Brown and Serve rolls with butter on a baking sheet.
Photo by Travis Rainey, Food Styling by Kaitlin Wayne

I have a distinct memory of my Midwestern grandmother Dorothy slathering soft butter all over store-bought “brown and serve” rolls and popping them into the oven right before dinner. The creak of the oven door was a clear indication that dinner was near. The rolls came out of the oven crusty on the outside, pillow soft on the inside, and most important, hot, creating the perfect vessel for a slab of salted butter.

I created this recipe out of nostalgia, but it’s a winning old-fashioned concept for make-ahead cooking. The brown-and-serve approach starts with making the dough, then baking the rolls slowly at a low temperature, causing little to no browning. Then, whenever you’re ready to serve the rolls, you finish them at a high temperature until golden brown. So whether you do the first two steps one day or one month ahead, you can have hot and steamy rolls on the table almost instantly. They’re perfect for your bread basket at Thanksgiving or Christmas dinner since you’re able to do most of the work ahead of time.
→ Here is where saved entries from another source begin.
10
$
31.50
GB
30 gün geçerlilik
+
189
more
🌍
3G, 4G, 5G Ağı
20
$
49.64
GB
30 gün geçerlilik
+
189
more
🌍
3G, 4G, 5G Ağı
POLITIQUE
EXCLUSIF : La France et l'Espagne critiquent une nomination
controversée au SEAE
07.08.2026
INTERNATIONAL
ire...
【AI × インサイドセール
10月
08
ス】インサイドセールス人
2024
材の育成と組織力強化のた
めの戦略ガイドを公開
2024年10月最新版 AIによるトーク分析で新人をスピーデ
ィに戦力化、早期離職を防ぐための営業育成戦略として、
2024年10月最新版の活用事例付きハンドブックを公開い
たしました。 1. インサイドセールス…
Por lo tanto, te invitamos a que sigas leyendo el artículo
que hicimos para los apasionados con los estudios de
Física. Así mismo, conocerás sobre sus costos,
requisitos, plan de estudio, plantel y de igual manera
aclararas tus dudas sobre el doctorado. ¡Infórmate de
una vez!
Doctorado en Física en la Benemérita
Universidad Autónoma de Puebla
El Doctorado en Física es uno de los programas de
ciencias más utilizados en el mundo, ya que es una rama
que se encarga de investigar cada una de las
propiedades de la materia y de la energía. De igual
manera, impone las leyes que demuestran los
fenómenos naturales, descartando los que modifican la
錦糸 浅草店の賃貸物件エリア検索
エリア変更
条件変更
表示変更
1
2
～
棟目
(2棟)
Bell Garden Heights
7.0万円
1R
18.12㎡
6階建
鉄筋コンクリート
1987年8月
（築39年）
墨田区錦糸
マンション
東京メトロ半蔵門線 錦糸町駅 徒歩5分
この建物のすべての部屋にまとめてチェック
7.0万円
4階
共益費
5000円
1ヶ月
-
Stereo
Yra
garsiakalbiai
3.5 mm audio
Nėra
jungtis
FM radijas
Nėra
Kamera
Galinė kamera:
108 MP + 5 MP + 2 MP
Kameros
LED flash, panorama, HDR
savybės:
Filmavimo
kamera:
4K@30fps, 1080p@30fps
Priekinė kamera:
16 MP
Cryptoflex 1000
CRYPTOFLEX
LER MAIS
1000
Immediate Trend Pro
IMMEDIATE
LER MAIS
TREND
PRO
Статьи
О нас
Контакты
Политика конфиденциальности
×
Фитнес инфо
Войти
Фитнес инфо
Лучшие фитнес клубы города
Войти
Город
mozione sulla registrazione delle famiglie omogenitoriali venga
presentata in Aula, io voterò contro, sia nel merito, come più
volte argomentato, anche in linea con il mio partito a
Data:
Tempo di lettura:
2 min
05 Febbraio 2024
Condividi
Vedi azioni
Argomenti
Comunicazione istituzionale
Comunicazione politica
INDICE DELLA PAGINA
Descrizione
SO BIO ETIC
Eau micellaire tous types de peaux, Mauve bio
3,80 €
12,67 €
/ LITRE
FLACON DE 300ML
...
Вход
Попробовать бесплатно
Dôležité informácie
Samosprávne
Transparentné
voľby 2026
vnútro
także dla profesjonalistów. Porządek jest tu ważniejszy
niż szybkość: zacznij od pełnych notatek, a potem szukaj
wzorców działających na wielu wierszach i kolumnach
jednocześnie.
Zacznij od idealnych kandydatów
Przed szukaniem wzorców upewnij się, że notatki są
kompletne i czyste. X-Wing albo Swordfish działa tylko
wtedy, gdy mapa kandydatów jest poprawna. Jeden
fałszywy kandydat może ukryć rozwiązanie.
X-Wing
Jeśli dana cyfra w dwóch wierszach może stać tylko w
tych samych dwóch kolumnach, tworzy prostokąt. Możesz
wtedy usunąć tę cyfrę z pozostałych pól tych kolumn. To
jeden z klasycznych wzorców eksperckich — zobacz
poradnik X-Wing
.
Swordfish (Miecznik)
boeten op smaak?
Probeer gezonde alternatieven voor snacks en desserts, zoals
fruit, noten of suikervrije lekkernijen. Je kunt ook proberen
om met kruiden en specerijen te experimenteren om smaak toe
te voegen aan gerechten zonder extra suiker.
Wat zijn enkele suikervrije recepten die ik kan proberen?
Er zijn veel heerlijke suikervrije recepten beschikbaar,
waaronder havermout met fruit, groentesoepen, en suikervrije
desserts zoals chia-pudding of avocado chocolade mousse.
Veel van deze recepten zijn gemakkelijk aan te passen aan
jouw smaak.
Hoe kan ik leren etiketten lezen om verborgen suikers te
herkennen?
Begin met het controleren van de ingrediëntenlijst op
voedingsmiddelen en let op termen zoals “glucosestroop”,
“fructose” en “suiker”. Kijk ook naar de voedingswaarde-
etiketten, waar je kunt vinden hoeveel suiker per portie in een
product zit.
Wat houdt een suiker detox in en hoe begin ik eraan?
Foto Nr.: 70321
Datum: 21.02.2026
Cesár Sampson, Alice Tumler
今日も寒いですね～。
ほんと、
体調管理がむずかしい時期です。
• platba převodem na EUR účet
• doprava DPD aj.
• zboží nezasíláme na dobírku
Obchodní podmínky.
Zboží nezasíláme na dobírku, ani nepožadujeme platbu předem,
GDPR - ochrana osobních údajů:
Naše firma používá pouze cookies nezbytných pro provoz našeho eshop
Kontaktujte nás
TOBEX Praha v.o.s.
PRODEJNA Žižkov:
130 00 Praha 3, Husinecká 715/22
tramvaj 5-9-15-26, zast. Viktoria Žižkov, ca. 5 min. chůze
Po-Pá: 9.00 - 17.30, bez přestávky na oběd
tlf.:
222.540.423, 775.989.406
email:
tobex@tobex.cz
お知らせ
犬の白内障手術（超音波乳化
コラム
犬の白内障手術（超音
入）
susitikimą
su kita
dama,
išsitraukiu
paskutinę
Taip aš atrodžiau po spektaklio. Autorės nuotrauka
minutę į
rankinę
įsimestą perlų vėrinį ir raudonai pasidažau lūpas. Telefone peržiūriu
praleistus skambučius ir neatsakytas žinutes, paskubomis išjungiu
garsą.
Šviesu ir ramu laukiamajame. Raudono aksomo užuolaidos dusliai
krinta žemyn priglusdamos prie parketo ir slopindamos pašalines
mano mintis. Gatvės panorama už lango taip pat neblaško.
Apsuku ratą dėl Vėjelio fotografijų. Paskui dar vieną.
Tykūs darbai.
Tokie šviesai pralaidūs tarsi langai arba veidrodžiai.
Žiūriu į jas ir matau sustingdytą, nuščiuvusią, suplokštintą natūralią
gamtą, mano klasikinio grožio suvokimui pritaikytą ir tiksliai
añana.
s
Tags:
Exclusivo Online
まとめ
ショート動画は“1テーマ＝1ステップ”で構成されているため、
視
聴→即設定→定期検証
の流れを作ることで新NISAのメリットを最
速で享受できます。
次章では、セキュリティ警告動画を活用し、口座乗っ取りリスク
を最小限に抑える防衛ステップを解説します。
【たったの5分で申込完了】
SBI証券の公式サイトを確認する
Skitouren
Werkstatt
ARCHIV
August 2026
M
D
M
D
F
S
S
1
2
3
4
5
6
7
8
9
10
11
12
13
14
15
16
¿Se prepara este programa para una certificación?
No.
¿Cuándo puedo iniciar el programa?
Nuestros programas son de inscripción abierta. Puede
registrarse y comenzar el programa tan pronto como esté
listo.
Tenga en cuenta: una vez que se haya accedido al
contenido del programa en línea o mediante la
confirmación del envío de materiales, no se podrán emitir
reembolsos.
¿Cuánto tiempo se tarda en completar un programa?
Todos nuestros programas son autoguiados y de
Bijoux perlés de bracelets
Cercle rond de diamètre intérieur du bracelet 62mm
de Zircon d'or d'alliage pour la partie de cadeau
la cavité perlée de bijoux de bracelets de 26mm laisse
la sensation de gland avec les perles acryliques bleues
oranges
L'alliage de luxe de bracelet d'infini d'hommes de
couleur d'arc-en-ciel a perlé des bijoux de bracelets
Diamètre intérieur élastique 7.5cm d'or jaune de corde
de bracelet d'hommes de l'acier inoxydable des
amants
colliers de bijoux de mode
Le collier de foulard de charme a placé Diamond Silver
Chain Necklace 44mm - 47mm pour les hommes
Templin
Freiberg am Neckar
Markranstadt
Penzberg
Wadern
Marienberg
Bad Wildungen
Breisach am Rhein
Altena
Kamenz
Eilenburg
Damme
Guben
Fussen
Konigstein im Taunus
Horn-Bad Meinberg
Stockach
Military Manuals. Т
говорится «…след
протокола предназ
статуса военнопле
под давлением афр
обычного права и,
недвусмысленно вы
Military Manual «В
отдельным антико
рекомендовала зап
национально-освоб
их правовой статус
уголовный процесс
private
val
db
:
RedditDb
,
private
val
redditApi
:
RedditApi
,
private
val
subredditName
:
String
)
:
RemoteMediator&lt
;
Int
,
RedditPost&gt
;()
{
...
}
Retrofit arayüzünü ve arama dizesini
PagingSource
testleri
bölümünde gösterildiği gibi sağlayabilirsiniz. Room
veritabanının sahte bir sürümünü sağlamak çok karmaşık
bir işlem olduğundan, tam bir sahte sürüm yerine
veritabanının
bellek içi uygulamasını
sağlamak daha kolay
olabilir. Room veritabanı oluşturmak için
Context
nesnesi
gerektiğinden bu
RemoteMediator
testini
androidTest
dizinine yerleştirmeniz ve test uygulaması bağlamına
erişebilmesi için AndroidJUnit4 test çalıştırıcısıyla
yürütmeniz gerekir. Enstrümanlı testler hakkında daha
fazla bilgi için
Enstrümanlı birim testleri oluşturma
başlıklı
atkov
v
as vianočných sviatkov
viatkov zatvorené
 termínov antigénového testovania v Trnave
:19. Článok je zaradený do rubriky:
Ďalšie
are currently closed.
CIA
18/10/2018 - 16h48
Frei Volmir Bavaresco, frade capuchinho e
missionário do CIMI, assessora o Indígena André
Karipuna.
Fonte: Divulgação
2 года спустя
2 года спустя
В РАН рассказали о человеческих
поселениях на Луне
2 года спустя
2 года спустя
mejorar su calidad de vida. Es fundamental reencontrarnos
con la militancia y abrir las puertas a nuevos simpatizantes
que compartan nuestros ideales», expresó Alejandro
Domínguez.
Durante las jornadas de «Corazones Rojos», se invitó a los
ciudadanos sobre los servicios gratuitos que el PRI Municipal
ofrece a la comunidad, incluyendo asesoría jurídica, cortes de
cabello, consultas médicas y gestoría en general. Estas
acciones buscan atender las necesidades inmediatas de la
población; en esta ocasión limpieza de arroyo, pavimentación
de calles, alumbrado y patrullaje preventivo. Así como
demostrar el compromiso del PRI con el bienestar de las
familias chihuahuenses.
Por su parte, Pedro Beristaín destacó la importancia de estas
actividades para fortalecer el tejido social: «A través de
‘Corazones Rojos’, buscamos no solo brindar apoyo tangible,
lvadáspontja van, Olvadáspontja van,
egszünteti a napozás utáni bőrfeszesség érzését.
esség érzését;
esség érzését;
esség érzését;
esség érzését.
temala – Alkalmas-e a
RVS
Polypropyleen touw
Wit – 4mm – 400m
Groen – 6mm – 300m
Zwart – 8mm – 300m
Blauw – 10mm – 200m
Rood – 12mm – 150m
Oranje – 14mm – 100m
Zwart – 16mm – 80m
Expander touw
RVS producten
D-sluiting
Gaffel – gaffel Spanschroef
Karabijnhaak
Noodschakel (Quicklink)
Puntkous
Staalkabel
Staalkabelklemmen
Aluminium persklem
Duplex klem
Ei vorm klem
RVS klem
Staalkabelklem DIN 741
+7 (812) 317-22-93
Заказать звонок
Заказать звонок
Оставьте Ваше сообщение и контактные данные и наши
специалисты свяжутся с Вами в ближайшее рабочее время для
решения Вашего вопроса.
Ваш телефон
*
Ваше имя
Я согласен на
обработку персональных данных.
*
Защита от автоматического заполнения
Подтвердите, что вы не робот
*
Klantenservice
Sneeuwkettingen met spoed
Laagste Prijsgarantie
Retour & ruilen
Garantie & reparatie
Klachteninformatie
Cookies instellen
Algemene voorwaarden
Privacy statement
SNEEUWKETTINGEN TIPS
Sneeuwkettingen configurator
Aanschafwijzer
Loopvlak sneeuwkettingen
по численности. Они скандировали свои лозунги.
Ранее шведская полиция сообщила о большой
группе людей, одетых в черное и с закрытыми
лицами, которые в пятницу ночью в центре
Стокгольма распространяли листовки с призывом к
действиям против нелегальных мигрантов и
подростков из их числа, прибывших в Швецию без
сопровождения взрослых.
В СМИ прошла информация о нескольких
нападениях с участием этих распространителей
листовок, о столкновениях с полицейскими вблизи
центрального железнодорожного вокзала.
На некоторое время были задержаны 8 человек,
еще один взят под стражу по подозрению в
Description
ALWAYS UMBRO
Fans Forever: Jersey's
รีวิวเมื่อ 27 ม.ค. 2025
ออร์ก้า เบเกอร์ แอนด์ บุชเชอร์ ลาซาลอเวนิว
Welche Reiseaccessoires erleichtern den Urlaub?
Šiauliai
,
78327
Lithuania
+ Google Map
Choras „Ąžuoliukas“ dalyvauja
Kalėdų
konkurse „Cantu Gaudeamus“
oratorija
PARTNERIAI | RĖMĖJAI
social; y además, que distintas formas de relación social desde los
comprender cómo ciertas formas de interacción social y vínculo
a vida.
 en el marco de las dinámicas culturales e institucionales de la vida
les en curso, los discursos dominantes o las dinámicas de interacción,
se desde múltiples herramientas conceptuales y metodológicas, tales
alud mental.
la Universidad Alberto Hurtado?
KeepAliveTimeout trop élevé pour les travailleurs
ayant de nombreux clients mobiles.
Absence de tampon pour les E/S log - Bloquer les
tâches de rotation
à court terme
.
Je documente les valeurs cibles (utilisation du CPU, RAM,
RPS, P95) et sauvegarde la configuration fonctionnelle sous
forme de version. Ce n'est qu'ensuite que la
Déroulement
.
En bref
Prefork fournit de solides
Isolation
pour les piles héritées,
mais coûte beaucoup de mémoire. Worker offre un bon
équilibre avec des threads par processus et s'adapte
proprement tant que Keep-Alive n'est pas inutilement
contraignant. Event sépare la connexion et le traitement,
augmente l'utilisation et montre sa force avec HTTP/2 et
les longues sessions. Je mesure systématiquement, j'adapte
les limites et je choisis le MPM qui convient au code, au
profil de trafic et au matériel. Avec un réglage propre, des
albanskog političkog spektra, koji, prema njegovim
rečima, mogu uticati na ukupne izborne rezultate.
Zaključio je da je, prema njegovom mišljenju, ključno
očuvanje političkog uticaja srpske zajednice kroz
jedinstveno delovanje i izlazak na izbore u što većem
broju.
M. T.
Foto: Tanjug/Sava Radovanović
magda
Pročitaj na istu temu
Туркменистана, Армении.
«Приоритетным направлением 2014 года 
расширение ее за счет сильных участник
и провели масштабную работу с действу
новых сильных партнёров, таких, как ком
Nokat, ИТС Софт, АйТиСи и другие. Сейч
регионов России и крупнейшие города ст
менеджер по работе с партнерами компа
The dough is simple to prepare. All you need is a little planning: Lining the pan with parchment paper during the first bake allows for easy removal of the rolls. The scissor cut on top of each roll isn’t just for style; it aids in splitting your buns in two to make spreading butter easier.

I’ve included two baking options depending upon your oven circumstances. One standard method for when you’re baking other dishes and need to share oven space, and another that includes a pan of hot water to create more steam for even crunchier exteriors.